Edit: *Added "in addition"

Europe did several studies on postal ballots, and largely rejected them as insecure. I don't think the possibility with mail in ballots is in question.

You can require registration with an ID, but in the US maintaining voter rolls is hard.

All security limits how easy it is to do whatever it is you are securing. So you have a trade off of zero security and super simple voting, or massive security and very difficult voting. And everything in between. You have to choose.

In my opinion, postal ballots should be restricted to the smallest group possible. I don't mind an exception for the paranoid, but we don't need to break the system to accommodate the fringe cases.

Why do you think one party or the other is worse about honest elections?

Republicans have been pushing for more observers, more verifications, elimination of mail in ballots, laws against ballot harvesting, etc.

The Democrats are opposing election security. I'm not saying they are necessarily trying to steal elections, but they are not doing investigations into voter fraud, and opposing common sense election security so you can't catch voter fraud if it happens!

This guy is detailing some great ways to ensure nobody (including your Republican and her goods) can mess with the results. Something I applaud. But note none of his solutions work with mail in ballots outside of a monitored polling station.

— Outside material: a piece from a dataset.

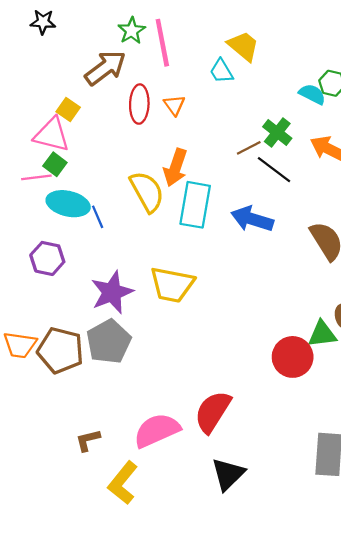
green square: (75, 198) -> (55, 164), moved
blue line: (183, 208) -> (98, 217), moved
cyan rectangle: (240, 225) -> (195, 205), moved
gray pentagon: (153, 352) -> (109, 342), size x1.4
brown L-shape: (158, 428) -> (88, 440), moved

If the hash doesn't give feedback to the voter that the ballot is counted correctly, I think you need open source to ensure that is actually done correctly.

My point really isn't about counting or verifying votes, but the monitoring of processes. Of course, being in the blockchain myself, I've focused on creating cryptographic proofs of sequences of events, and gathering all those proofs into summaries (block hashes if you will).

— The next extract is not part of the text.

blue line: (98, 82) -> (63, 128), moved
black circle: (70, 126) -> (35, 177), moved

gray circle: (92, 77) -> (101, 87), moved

Allowing the logging of all the processes behind voting (the set up, poll, venue, setup, voting machine configurations), observers, workers, video, etc.) all to the blockchain, you end up with time sequences and actions that create responsibilities. Failures in process can't be hidden.

I feel actual voting and ballots don't gain much from the blockchain, though there are ways to use the blockchain for voting. The real gain is to audit the execution of the election.

Public blockchains are much more complex than your description, and do allow for selecting authorities in distributed locations that all contribute to a unified (cryptographically speaking) log of events.

Open source hardware and software is the only way to rid ourselves of accusations that are made about voting machines like we saw in 2020.

And it isn't an entirely baseless fear. We do know software is often compromised, and we even know hardware is often compromised.

The most secure software in the world is open source, and the best way to build forward with secure voting software with rich features is to ensure everyone can develop on a common base.

Hence require open source. It isn't about being commercially viable, if not providing an open source product means it isn't commercially viable.

Why don't we require all electronic voting to be done with open source hardware and software for true end to end auditability and transparency?

What do you think of requiring blockchain based audit trails of all processes around elections, voting, tallies, challenges, and recounts?